Eli and Edythe Broad became the latest to accept the philanthropic gauntlet that Bill Gates and Warren Buffet laid down in challenging the world’s wealthiest people to give away to charity at least half of their money.
The Broads, one of the world’s wealthiest and most philanthropic couples already, announced last week that they would give away 75 percent of their money by the time they die, according to several reports.
The “Giving Pledge” challenge from Buffet and Gates came out of a series of dinners the two have held over the past year to discuss philanthropy and the recession with the country’s mega-wealthy.
A number of prominent Jewish names have been linked to the challenge… George Soros and the Broads have agreed to take the challenge.
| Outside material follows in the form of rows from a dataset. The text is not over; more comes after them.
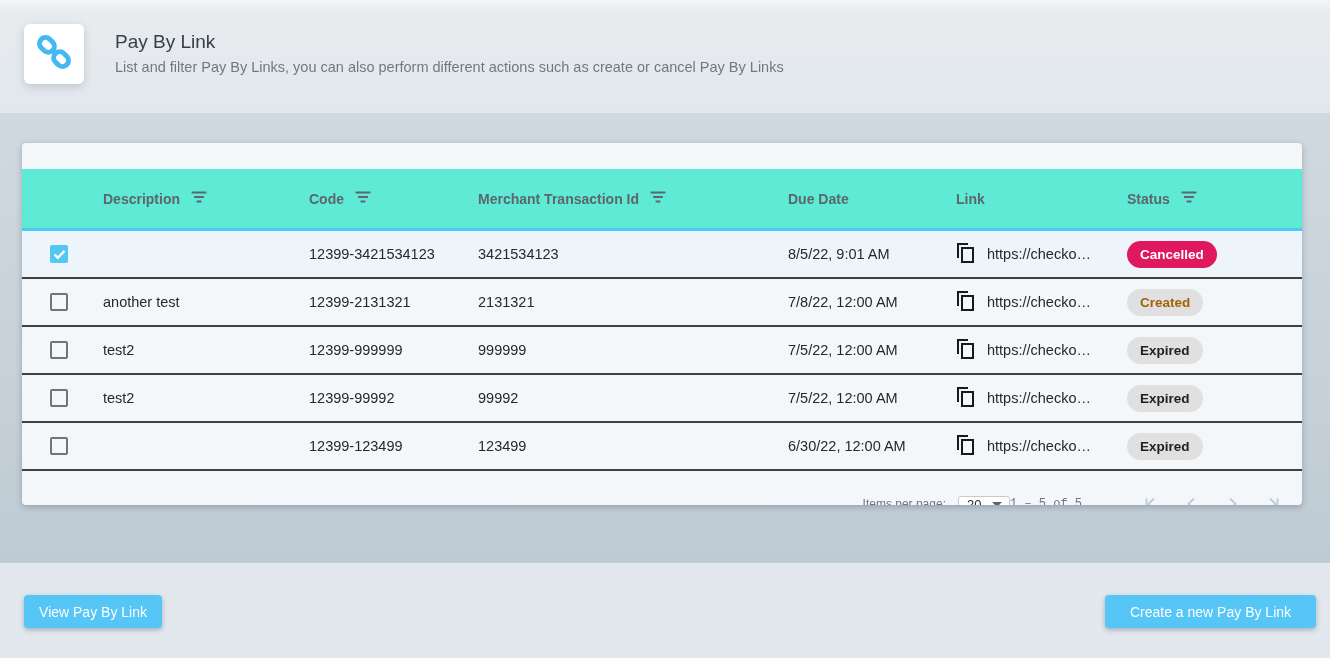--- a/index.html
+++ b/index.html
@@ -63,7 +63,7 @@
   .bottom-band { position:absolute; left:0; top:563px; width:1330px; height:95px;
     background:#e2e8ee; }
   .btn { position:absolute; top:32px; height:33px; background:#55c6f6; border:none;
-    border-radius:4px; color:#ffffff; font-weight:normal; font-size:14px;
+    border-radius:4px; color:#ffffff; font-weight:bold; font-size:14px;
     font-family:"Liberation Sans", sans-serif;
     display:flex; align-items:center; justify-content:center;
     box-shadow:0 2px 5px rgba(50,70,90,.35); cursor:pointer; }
“We agree with Andrew Carnegie’s wisdom that ‘the man who dies rich, dies disgraced,’” Eli and Edythe Broad said in a statement, according to Bloomberg/Businessweek. “Philanthropy is unbelievably rewarding, and we hope others will also realize the benefits of being active, engaged philanthropists.”
Ron Perelman, who gives away about $60 million per year and Michael Bloomberg, New York city’s mayor who gave away $254 million last year both endorsed the idea, though it is unclear if they had accepted the challenge, according to The Wall Street Journal.
Though judging by this, quote on Bloomberg/Businessweek, it would appear that the mayor is heavily considering it:
The pledge “is a fantastic idea,” Bloomberg said in a statement yesterday. “I am a big believer in giving it all away and have always said that the best financial planning ends with bouncing the check to the undertaker.”